Want to know whether your network demonstrably meets NIS2 and ISO 27001? Secrotec helps you from risk assessment to audit-ready implementation.
Frequently asked questions
Short, direct answers to the most common questions.
NIS2 does not name segmentation explicitly, but Article 21 requires appropriate technical and organisational measures to protect network and information systems. Network segmentation, access restriction and monitoring are widely recognised ways of meeting that requirement. Regulators and standards such as ISO 27001 expect you to apply segmentation where the risk justifies it and to base that choice on your risk assessment.
The most relevant controls in ISO 27001:2022 are A.8.20 (Networks security), A.8.22 (Segregation of networks), A.8.15 (Logging) and A.8.16 (Monitoring activities). Together they require separated network zones, controlled traffic between zones, and demonstrable logging and monitoring of that traffic.
VLAN segmentation divides the network into a few large zones (for example office, guest, servers) and filters traffic at the boundary between them.

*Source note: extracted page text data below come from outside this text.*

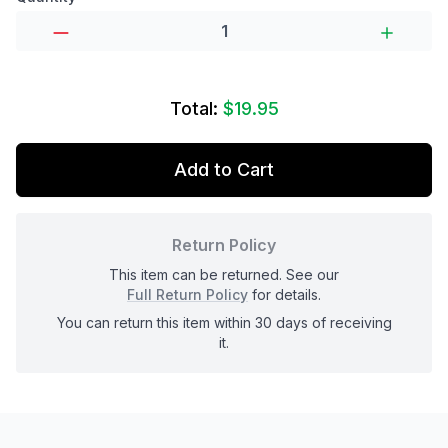
Total:
$19.95
Add to Cart
Return Policy
This item can be returned. See our
Full Return Policy
for details.
You can return this item within 30 days of receiving
it.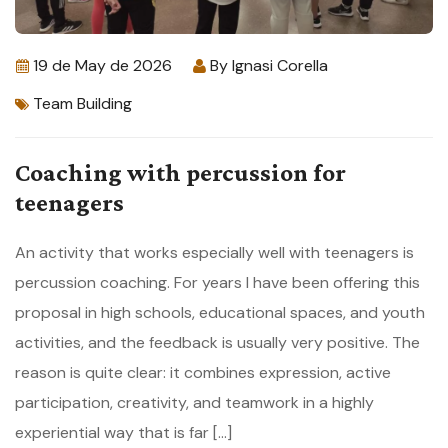
19 de May de 2026
By
Ignasi Corella
Team Building
Coaching with percussion for
teenagers
An activity that works especially well with teenagers is
percussion coaching. For years I have been offering this
proposal in high schools, educational spaces, and youth
activities, and the feedback is usually very positive. The
reason is quite clear: it combines expression, active
participation, creativity, and teamwork in a highly
experiential way that is far […]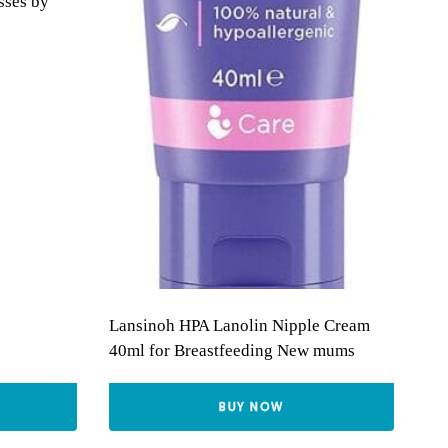
sses by
Lansinoh HPA Lanolin Nipple Cream
40ml for Breastfeeding New mums
BUY NOW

Micro-segmentation is more granular: it isolates individual systems or workloads and only allows explicitly permitted traffic, following the Zero Trust principle of “never trust, always verify”. Micro-segmentation limits lateral movement more strongly but requires deeper insight into traffic flows.
Document the zoning, the associated policy and its justification from the risk assessment. Ensure firewall rules, policies and changes are versioned and logged, and that traffic between zones is monitored and retained. A central console with audit trails, policy backup and export to your SIEM provides the evidence an auditor wants to see: that the control exists, works and is managed.